THE TASK> The entries below must be transcribed exactly. Leave nothing out.

Page-level text extractions>
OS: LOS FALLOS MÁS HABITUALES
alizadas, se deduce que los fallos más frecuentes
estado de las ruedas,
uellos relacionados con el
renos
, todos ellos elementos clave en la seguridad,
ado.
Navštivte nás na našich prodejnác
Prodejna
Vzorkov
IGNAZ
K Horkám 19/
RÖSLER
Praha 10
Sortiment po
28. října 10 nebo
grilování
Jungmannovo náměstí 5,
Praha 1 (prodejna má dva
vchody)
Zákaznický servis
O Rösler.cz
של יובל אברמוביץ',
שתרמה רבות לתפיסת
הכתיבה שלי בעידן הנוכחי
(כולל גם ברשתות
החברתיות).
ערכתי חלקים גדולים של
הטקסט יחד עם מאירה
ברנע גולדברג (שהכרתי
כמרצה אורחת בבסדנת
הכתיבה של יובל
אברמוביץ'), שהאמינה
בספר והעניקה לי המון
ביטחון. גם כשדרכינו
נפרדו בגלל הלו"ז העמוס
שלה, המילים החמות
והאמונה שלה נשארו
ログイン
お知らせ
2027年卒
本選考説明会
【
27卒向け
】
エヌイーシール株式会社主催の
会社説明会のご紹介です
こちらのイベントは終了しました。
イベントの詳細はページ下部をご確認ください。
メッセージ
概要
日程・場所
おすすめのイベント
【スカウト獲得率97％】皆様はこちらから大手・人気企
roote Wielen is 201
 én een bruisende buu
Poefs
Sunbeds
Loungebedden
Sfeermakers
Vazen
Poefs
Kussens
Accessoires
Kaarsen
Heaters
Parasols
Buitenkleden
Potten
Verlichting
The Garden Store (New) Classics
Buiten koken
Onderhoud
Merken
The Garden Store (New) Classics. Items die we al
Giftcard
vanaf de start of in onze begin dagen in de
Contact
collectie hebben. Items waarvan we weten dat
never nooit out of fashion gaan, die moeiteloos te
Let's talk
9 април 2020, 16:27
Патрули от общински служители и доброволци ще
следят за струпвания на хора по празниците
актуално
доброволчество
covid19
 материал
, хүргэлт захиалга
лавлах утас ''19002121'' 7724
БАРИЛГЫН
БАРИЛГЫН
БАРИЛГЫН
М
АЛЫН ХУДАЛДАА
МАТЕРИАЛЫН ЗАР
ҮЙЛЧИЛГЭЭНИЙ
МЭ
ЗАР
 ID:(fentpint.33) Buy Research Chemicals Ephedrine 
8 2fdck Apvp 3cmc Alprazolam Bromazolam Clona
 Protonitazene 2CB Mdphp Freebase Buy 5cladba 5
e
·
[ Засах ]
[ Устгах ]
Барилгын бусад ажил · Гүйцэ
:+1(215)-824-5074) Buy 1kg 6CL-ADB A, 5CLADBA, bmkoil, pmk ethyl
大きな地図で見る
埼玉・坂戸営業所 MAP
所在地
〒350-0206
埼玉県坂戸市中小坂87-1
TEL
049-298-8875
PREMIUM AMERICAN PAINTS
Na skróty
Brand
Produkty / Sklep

ANSWER BOX>
OS: LOS FALLOS MÁS HABITUALES
alizadas, se deduce que los fallos más frecuentes
estado de las ruedas,
uellos relacionados con el
renos
, todos ellos elementos clave en la seguridad,
ado.
Navštivte nás na našich prodejnác
Prodejna
Vzorkov
IGNAZ
K Horkám 19/
RÖSLER
Praha 10
Sortiment po
28. října 10 nebo
grilování
Jungmannovo náměstí 5,
Praha 1 (prodejna má dva
vchody)
Zákaznický servis
O Rösler.cz
של יובל אברמוביץ',
שתרמה רבות לתפיסת
הכתיבה שלי בעידן הנוכחי
(כולל גם ברשתות
החברתיות).
ערכתי חלקים גדולים של
הטקסט יחד עם מאירה
ברנע גולדברג (שהכרתי
כמרצה אורחת בבסדנת
הכתיבה של יובל
אברמוביץ'), שהאמינה
בספר והעניקה לי המון
ביטחון. גם כשדרכינו
נפרדו בגלל הלו"ז העמוס
שלה, המילים החמות
והאמונה שלה נשארו
ログイン
お知らせ
2027年卒
本選考説明会
【
27卒向け
】
エヌイーシール株式会社主催の
会社説明会のご紹介です
こちらのイベントは終了しました。
イベントの詳細はページ下部をご確認ください。
メッセージ
概要
日程・場所
おすすめのイベント
【スカウト獲得率97％】皆様はこちらから大手・人気企
roote Wielen is 201
 én een bruisende buu
Poefs
Sunbeds
Loungebedden
Sfeermakers
Vazen
Poefs
Kussens
Accessoires
Kaarsen
Heaters
Parasols
Buitenkleden
Potten
Verlichting
The Garden Store (New) Classics
Buiten koken
Onderhoud
Merken
The Garden Store (New) Classics. Items die we al
Giftcard
vanaf de start of in onze begin dagen in de
Contact
collectie hebben. Items waarvan we weten dat
never nooit out of fashion gaan, die moeiteloos te
Let's talk
9 април 2020, 16:27
Патрули от общински служители и доброволци ще
следят за струпвания на хора по празниците
актуално
доброволчество
covid19
 материал
, хүргэлт захиалга
лавлах утас ''19002121'' 7724
БАРИЛГЫН
БАРИЛГЫН
БАРИЛГЫН
М
АЛЫН ХУДАЛДАА
МАТЕРИАЛЫН ЗАР
ҮЙЛЧИЛГЭЭНИЙ
МЭ
ЗАР
 ID:(fentpint.33) Buy Research Chemicals Ephedrine 
8 2fdck Apvp 3cmc Alprazolam Bromazolam Clona
 Protonitazene 2CB Mdphp Freebase Buy 5cladba 5
e
·
[ Засах ]
[ Устгах ]
Барилгын бусад ажил · Гүйцэ
:+1(215)-824-5074) Buy 1kg 6CL-ADB A, 5CLADBA, bmkoil, pmk ethyl
大きな地図で見る
埼玉・坂戸営業所 MAP
所在地
〒350-0206
埼玉県坂戸市中小坂87-1
TEL
049-298-8875
PREMIUM AMERICAN PAINTS
Na skróty
Brand
Produkty / Sklep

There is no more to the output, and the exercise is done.